Homily at Mass for Carers – Four Mile House

Homily at Mass for Carers – Four Mile House
Bishop Kevin Doran
Thursday 24th July 2014

I am delighted to be with you here in Four Mile House to celebrate this Mass for carers. Just twelve years ago my parents died, having both experienced a number of years of poor health. Each in their own way became more and more dependent on the care of those around them.

Becoming a carer in the family circle is like being born; it is not something you choose; you could say that it is something that happens to you. In another sense, however, like life itself, it is possible to see how becoming a carer is a “vocation”. It is an unexpected invitation from God to participate in the healing ministry of Jesus Christ. Living as a disciple is not always about what I would prefer to do; but how I respond to what I have been asked to do.
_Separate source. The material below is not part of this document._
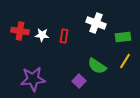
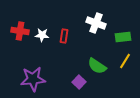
purple square: moved 1 px down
I think most of you, in your better moments, will recognise that there is a privilege involved in caring for someone at home, where they can be in familiar surroundings and close to family and friends. Sometimes it is only later on that you can really appreciate this. Let’s be honest, though, it can also be very challenging and isolating to be a carer and the question needs to be asked “who cares for the carer”?

The first disciples were sent out in pairs and, in this way, Jesus made it clear that no Christian vocation is meant to be lived in isolation. My own experience would suggest that being a carer has a way of creeping up on you. You don’t always notice it coming, and neither do other people, even other family members. It is important to speak up, for your own sake and for the sake of those for whom you care, so that the wider community of family and parish, which also has some responsibility, doesn’t sail on oblivious to the need.
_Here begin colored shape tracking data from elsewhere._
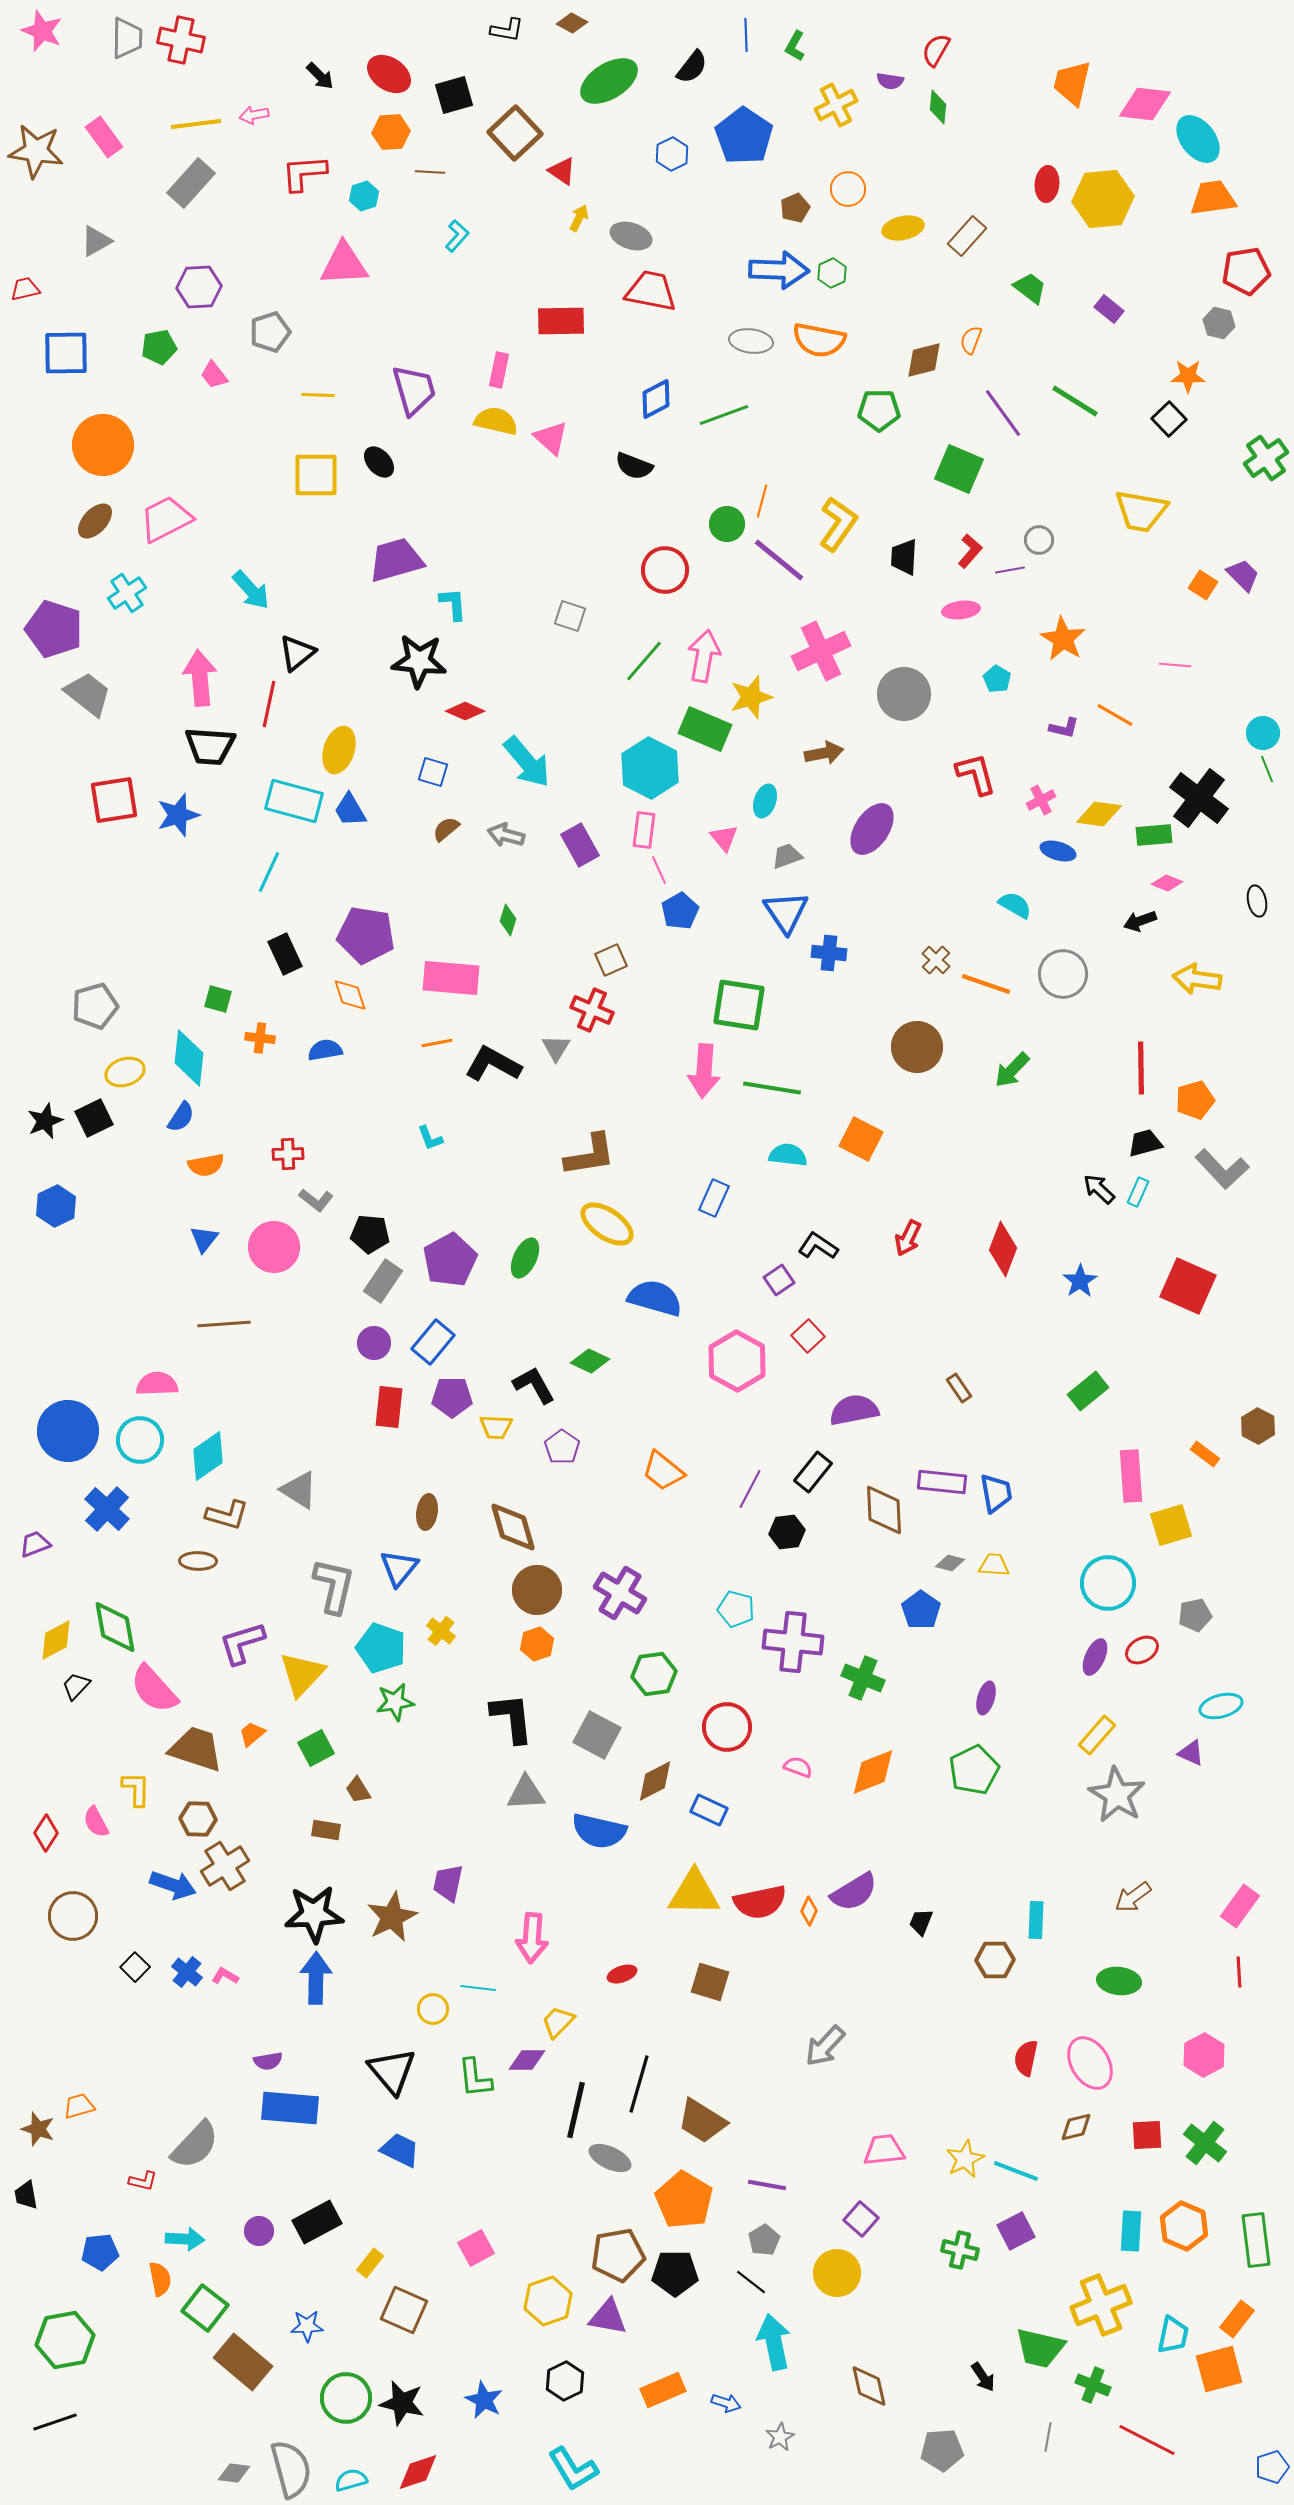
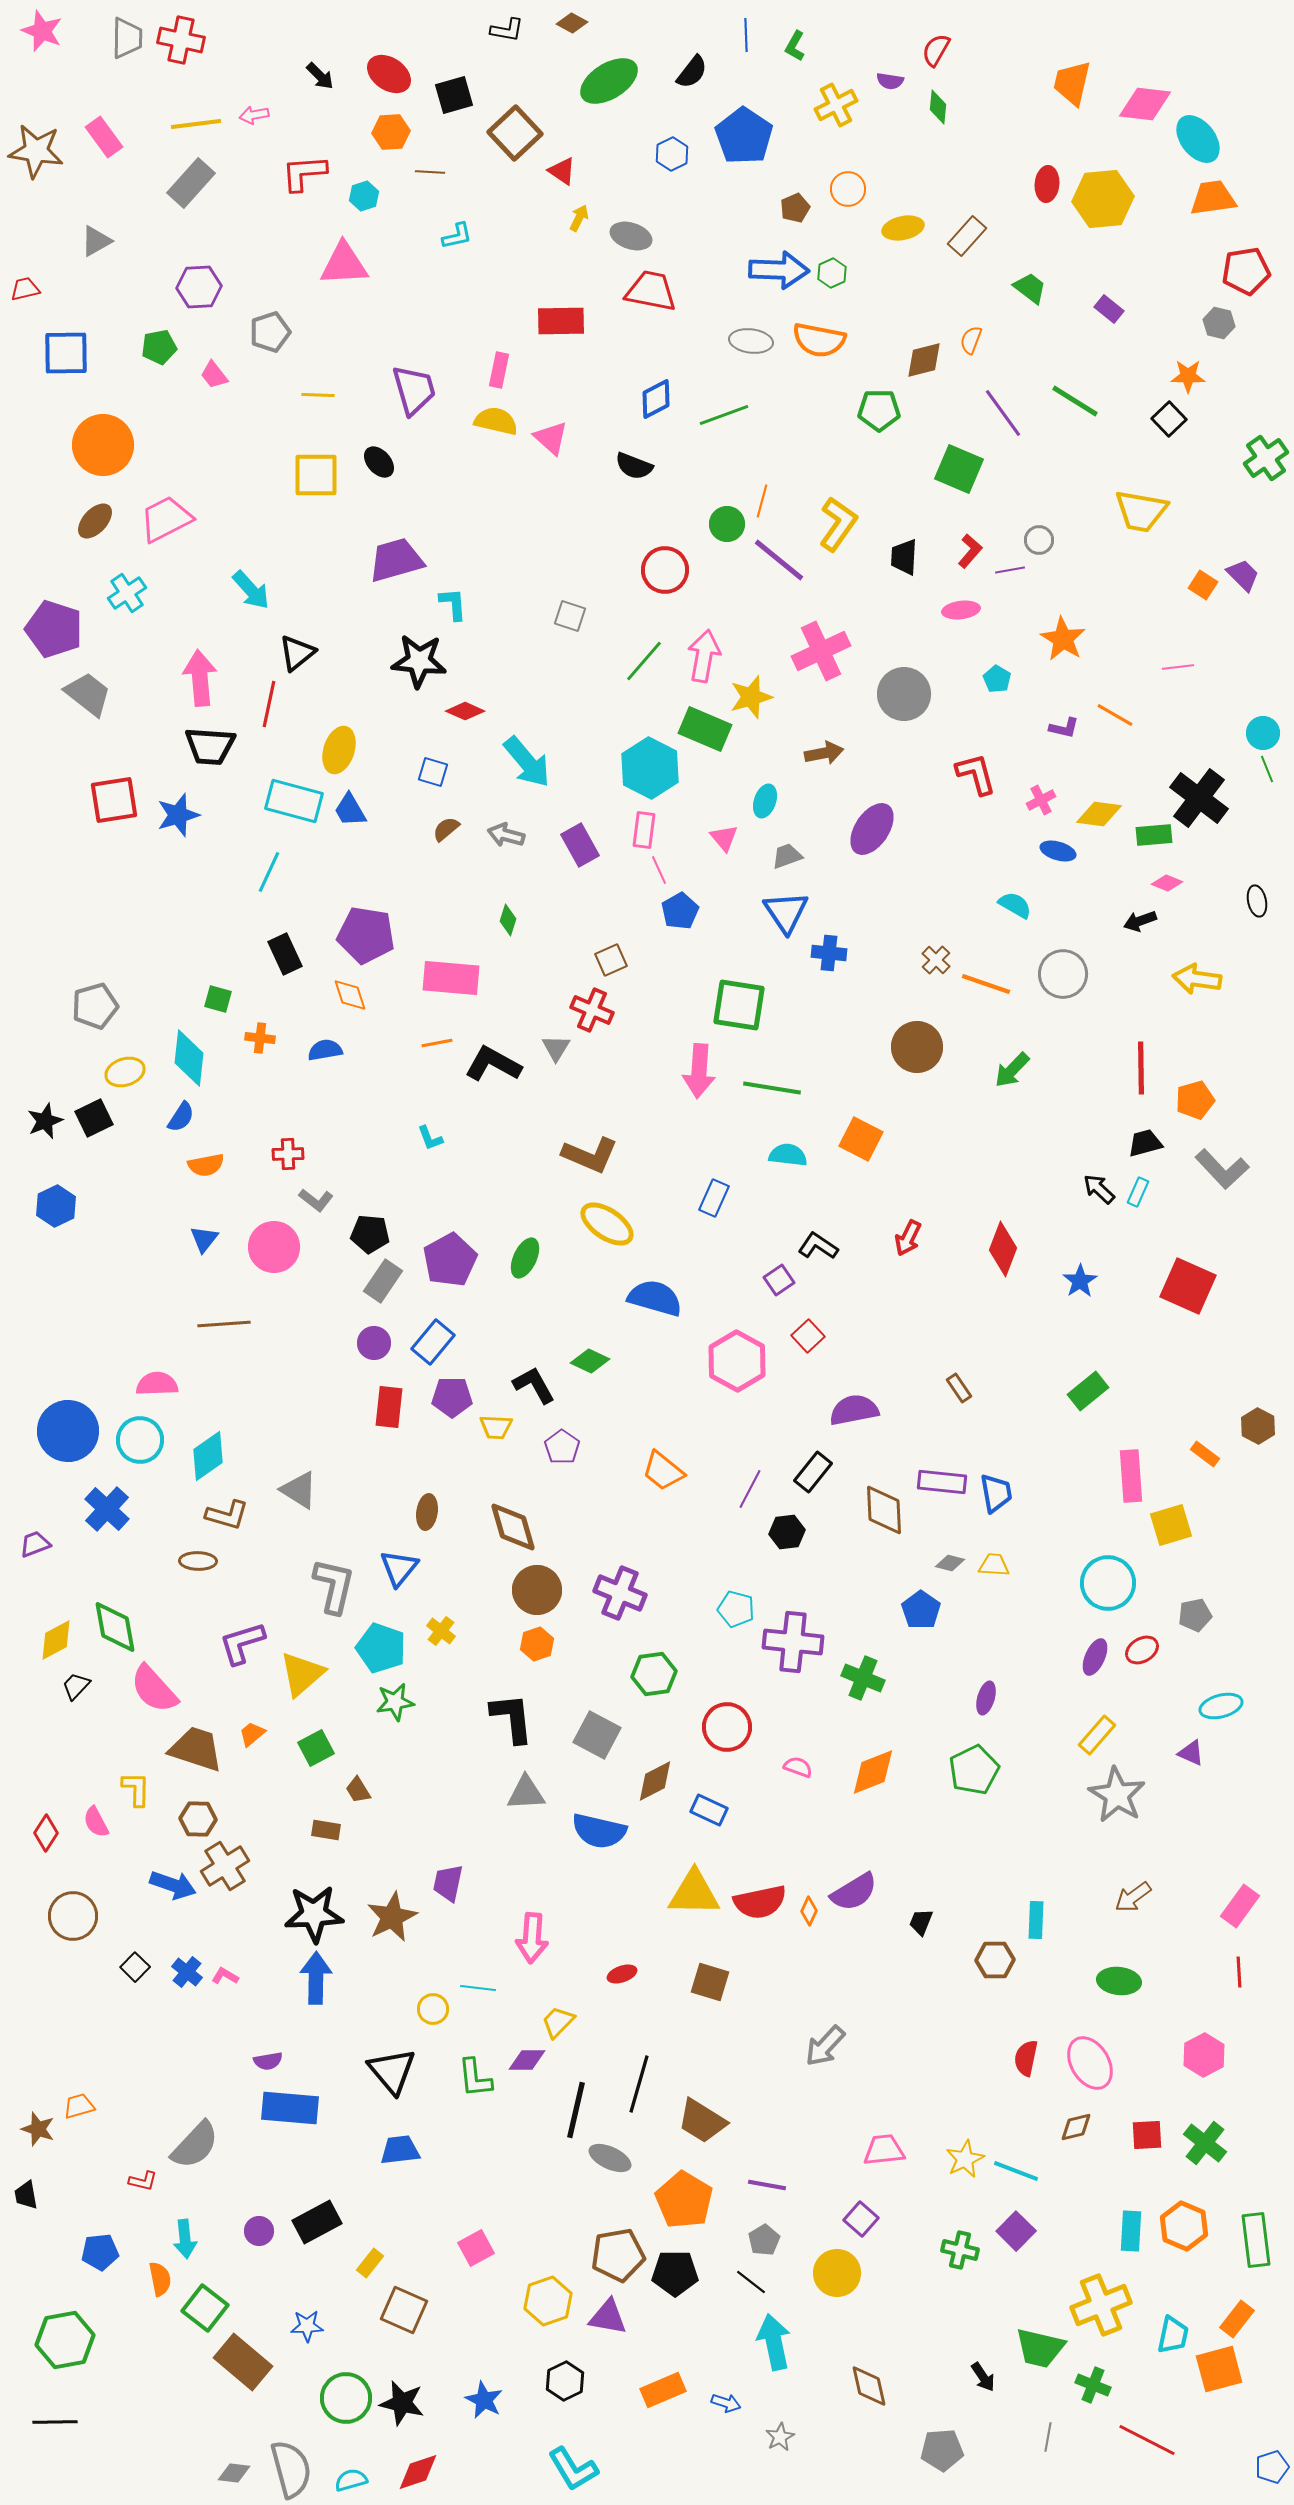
black semicircle at (692, 67): moved 5 px down
cyan L-shape at (457, 236): rotated 36 degrees clockwise
pink line at (1175, 665): moved 3 px right, 2 px down; rotated 12 degrees counterclockwise
pink arrow at (704, 1071): moved 5 px left
brown L-shape at (590, 1155): rotated 32 degrees clockwise
purple cross at (620, 1593): rotated 9 degrees counterclockwise
yellow triangle at (302, 1674): rotated 6 degrees clockwise
blue trapezoid at (400, 2150): rotated 33 degrees counterclockwise
purple square at (1016, 2231): rotated 18 degrees counterclockwise
cyan arrow at (185, 2239): rotated 81 degrees clockwise
black line at (55, 2422): rotated 18 degrees clockwise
The Carers Association is a very valuable source of support and information. I encourage you also not to lose sight of the spiritual support which your local parish can offer, through the pastoral visit, the sacrament of the sick and perhaps the broadcast Mass on parish radio.

Sometimes we are strong on the surface but struggling inside. In our second reading today Paul prays for the people of Ephesus that they may have power through the Holy Spirit for their hidden selves to grow strong and that they may come to know the full reality of God’s love. That is my prayer for you today.